Dort geriet er jedoch rasch in Konflikt mit dem konservativen Maler Christian Griepenkerl, dessen starrer Historismus nicht mit Schieles künstlerischen Vorstellungen vereinbar war. Bereits nach zwei Jahren verließ er die Akademie freiwillig und gründete mit anderen jungen Künstlern die Neukunstgruppe, um neue Wege in der Malerei zu beschreiten.
Wichtige Stationen und Werke
Einfluss Gustav Klimts auf Schieles Werk
Schon während seiner Akademiezeit suchte Schiele den Kontakt zu Gustav Klimt, der ihm ein väterlicher Freund wurde. Klimt, bereits eine bedeutende Figur der Wiener Kunstszene, erkannte sein Talent und unterstützte ihn, indem er Werke von ihm kaufte und ihm wichtige Sammler und Galeristen vorstellte. Dank Klimts Vermittlung wurde Schiele erstmals einem breiteren Publikum bekannt.
Exil in Krumau und Skandale in Neulengbach
1911 zog er mit seinem Modell Wally Neuzil, die zuvor für Klimt gearbeitet hatte, nach Krumau. Die Stadt wurde für ihn eine künstlerische Inspirationsquelle, doch sein unkonventioneller Lebensstil führte zu Spannungen mit der konservativen Bevölkerung. Schließlich verließ er Krumau und ließ sich in Neulengbach nieder, wo es 1912 zu seiner spektakulären Verhaftung kam. Wegen des Vorwurfs der „Verbreitung unsittlicher Zeichnungen“ verbrachte er 24 Tage in Untersuchungshaft. Diese Erfahrung beeinflusste seine Kunst nachhaltig – Gefängnisskizzen, die während seiner Haftzeit entstanden, reflektieren Isolation und existenzielle Ängste.
☆ ☆ ☆ ☆ ☆
- [Gestellte Aufgabe A] Gib aus den Datensätzen alles von der Zeile mit „genus: Lepisorus“ bis hinunter zur Zeile mit „state / province: Nuevo León“ unverändert wieder, beide Zeilen eingeschlossen.
- [Gestellte Aufgabe B] Führe den Text über Egon Schiele im Anschluss an seinen letzten Satz weiter.
☆ ☆ ☆ ☆ ☆
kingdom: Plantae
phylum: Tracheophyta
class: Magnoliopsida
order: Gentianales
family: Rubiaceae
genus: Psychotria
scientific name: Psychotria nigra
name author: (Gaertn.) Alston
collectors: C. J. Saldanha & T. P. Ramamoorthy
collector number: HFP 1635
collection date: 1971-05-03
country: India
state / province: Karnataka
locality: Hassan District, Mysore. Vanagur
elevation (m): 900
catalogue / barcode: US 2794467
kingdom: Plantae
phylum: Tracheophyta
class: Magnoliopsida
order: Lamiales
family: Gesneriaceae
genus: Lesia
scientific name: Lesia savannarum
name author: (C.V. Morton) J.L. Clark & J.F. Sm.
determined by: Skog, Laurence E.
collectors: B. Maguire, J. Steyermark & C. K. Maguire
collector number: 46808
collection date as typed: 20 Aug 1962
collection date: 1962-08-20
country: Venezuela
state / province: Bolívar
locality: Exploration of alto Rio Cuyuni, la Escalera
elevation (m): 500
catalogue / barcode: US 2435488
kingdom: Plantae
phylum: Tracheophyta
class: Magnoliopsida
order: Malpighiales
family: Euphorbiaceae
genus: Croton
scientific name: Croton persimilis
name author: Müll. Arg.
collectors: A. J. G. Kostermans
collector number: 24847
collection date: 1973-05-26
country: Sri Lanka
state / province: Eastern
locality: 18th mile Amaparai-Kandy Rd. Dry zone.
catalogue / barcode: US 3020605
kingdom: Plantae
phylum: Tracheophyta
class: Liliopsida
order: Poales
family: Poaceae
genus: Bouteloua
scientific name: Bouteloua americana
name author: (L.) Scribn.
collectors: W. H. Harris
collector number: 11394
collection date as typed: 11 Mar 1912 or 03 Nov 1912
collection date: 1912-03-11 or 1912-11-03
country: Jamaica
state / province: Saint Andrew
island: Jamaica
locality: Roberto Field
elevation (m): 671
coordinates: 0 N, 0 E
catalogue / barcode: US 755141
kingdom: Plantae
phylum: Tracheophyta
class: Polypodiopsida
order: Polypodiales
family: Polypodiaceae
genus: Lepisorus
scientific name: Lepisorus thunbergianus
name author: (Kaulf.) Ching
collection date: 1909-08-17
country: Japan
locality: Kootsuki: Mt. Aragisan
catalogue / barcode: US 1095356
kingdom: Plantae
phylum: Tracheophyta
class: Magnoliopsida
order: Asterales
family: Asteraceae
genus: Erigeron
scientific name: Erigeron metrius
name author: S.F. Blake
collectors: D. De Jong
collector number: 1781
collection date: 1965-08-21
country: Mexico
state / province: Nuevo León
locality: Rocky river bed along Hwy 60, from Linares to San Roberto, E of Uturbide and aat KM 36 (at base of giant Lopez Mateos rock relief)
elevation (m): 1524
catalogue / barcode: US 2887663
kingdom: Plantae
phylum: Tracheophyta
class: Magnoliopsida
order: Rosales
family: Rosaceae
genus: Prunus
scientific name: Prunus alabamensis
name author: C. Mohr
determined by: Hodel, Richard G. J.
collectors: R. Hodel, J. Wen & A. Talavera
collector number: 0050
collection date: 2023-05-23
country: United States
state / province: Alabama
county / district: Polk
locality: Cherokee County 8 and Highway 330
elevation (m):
☆ ☆ ☆ ☆ ☆
- [Antwort zur Aufgabe A]
genus: Lepisorus
scientific name: Lepisorus thunbergianus
name author: (Kaulf.) Ching
collection date: 1909-08-17
country: Japan
locality: Kootsuki: Mt. Aragisan
catalogue / barcode: US 1095356
kingdom: Plantae
phylum: Tracheophyta
class: Magnoliopsida
order: Asterales
family: Asteraceae
genus: Erigeron
scientific name: Erigeron metrius
name author: S.F. Blake
collectors: D. De Jong
collector number: 1781
collection date: 1965-08-21
country: Mexico
state / province: Nuevo León

- [Antwort zur Aufgabe B]
Militärdienst und späte Jahre
1915 wurde er in den Kriegsdienst einberufen, konnte aber aufgrund seines Status als Künstler eine eher administrative Rolle übernehmen. Er nutzte diese Zeit, um Offiziere und Kriegsgefangene zu porträtieren. Gleichzeitig entstanden einige seiner kraftvollsten Werke, darunter „Die Eremiten“. Im Frühjahr 1918 erreichte er den Höhepunkt seiner Karriere mit der großen Ausstellung in der Wiener Secession, in der 19 Gemälde und 29 Zeichnungen gezeigt wurden.
Stilmerkmale
- Expressive Linienführung – Scharfkantige, oft gebrochene Linien verleihen seinen Figuren eine nervöse Spannung.
- Übersteigerte Proportionen – Hände und Gliedmaßen wirken überlängt oder abgemagert.
- Farbpalette – Gedämpfte Erdtöne, rostige Rottöne und blasse Hautfarben dominieren.
- Psychologische Intensität – Seine Figuren wirken oft melancholisch, gequält oder introspektiv.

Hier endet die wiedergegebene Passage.